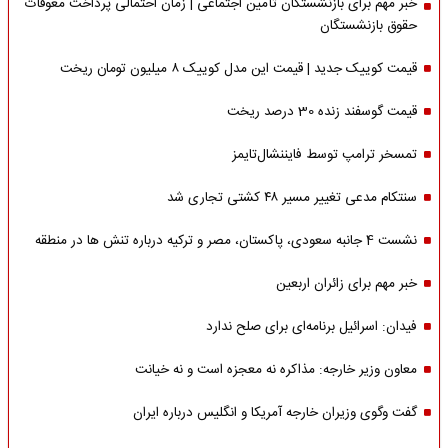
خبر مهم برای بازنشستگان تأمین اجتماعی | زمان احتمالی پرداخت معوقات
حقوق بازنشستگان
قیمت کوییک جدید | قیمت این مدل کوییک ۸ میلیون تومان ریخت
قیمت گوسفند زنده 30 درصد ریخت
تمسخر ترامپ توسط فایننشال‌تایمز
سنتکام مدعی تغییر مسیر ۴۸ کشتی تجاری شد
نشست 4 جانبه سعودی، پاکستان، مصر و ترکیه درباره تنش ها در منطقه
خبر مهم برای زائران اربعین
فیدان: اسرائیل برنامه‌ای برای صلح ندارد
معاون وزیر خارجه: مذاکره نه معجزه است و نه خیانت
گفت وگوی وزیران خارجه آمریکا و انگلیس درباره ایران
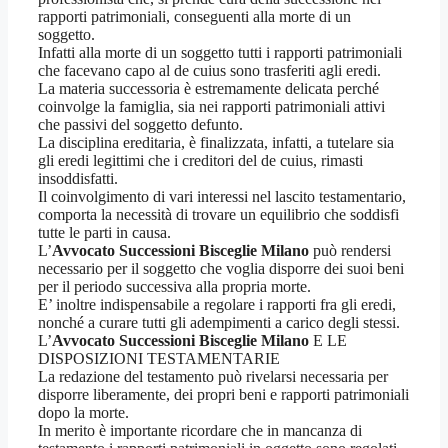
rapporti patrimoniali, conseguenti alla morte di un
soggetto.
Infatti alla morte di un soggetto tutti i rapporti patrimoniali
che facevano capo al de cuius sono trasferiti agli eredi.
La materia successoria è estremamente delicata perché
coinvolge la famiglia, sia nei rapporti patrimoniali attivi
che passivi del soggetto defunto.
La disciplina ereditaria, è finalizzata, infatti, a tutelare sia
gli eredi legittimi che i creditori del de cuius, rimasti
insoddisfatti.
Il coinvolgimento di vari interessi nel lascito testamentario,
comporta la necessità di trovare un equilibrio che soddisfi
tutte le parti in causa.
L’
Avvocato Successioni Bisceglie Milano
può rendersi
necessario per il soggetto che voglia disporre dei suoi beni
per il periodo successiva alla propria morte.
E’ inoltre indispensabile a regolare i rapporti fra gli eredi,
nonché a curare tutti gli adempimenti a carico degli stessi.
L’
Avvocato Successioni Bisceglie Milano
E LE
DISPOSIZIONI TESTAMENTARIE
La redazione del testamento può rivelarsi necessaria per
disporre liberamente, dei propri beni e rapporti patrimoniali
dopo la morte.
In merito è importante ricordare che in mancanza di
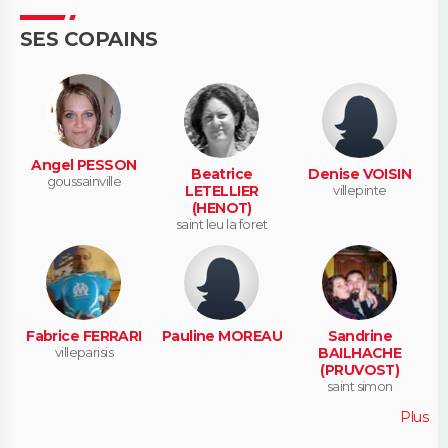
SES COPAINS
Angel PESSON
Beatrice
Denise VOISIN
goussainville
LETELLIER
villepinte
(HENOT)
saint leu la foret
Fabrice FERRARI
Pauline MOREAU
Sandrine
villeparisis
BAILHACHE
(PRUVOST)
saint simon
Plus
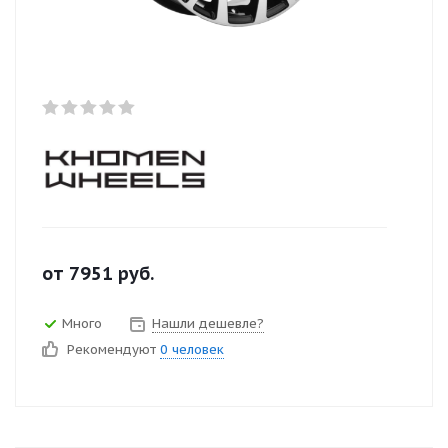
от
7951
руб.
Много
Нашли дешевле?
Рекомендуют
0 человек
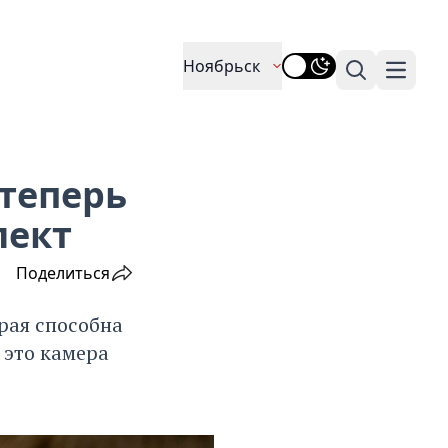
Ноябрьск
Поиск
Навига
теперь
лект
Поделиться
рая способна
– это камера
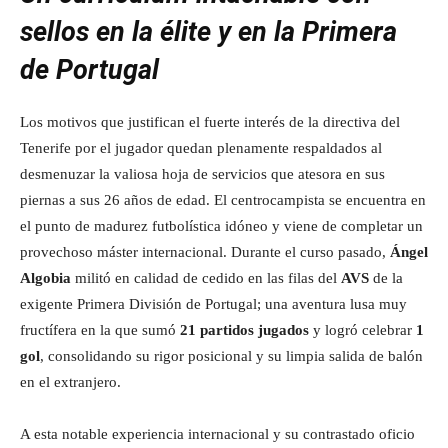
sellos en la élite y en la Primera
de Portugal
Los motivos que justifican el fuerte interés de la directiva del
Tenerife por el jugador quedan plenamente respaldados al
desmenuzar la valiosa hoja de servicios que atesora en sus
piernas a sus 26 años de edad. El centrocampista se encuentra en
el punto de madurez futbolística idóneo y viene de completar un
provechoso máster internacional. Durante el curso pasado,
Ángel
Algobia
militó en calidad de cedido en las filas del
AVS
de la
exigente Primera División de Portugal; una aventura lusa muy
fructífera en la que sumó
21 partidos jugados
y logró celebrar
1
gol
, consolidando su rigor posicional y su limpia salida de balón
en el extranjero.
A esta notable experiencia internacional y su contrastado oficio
---
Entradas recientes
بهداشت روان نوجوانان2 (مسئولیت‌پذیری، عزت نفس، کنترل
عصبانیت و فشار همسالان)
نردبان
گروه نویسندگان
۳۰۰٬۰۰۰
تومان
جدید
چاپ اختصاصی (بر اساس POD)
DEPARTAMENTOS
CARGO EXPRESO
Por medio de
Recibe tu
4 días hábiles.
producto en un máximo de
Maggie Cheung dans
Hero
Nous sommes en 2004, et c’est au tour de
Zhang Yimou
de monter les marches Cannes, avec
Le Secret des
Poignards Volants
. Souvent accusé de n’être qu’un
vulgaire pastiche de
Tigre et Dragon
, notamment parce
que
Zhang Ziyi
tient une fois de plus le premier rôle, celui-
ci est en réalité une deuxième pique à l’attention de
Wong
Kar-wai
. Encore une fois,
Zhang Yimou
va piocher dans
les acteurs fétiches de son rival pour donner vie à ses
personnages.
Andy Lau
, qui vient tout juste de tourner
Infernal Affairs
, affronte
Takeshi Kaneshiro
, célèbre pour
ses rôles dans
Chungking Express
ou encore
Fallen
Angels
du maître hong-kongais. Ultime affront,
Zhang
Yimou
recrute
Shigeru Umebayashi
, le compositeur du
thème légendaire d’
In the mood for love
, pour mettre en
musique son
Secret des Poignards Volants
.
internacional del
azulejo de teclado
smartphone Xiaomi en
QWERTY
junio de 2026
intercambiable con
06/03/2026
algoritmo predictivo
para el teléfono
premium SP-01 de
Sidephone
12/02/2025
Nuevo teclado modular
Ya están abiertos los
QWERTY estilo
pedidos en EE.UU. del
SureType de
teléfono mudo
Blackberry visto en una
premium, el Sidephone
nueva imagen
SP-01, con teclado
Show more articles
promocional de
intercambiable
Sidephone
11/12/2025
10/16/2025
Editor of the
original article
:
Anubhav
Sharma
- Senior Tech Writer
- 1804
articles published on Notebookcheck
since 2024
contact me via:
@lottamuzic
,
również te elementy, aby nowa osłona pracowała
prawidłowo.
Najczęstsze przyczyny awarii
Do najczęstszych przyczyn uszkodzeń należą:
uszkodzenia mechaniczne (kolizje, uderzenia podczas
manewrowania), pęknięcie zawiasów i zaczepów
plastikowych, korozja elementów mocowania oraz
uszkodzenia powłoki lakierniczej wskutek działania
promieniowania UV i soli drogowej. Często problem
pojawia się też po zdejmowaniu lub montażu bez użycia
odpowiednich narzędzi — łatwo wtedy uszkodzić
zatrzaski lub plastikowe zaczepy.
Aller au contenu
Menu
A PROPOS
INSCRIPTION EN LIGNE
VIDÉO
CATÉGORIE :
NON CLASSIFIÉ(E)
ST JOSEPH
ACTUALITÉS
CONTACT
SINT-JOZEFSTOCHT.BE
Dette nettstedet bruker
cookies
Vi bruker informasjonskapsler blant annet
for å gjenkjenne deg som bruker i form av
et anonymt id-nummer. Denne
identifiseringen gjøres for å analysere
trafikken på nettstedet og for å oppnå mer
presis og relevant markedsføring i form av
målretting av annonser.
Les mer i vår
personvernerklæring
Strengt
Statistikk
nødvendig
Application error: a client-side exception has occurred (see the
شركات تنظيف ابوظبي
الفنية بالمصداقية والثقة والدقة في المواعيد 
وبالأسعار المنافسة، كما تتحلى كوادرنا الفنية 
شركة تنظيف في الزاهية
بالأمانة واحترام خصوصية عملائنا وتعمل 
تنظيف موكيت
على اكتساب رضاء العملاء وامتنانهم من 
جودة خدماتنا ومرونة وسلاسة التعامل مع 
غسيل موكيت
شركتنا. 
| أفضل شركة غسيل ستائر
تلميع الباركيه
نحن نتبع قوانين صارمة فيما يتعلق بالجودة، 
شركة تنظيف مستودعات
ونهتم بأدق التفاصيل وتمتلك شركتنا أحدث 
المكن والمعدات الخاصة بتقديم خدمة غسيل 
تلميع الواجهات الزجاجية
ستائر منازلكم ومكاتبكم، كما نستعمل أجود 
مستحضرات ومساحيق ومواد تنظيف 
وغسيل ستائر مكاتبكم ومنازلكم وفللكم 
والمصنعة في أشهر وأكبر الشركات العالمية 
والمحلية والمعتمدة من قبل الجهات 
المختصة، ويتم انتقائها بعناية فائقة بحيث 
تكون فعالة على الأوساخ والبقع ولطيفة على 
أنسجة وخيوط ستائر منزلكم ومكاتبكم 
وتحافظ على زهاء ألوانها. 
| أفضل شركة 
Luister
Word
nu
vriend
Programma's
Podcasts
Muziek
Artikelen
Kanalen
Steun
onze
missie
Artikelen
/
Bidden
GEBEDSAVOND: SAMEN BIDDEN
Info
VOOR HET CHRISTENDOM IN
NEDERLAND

WORK TO COMPLETE:
Begin at the line that contains "sellos en la élite y en la Primera" and stop after the line that contains "A esta notable". Put those lines into a JSON list of strings, one string per line, and leave out any blank lines.

RESPONSE BELOW:
[
  "sellos en la élite y en la Primera",
  "de Portugal",
  "Los motivos que justifican el fuerte interés de la directiva del",
  "Tenerife por el jugador quedan plenamente respaldados al",
  "desmenuzar la valiosa hoja de servicios que atesora en sus",
  "piernas a sus 26 años de edad. El centrocampista se encuentra en",
  "el punto de madurez futbolística idóneo y viene de completar un",
  "provechoso máster internacional. Durante el curso pasado,",
  "Ángel",
  "Algobia",
  "militó en calidad de cedido en las filas del",
  "AVS",
  "de la",
  "exigente Primera División de Portugal; una aventura lusa muy",
  "fructífera en la que sumó",
  "21 partidos jugados",
  "y logró celebrar",
  "1",
  "gol",
  ", consolidando su rigor posicional y su limpia salida de balón",
  "en el extranjero.",
  "A esta notable experiencia internacional y su contrastado oficio"
]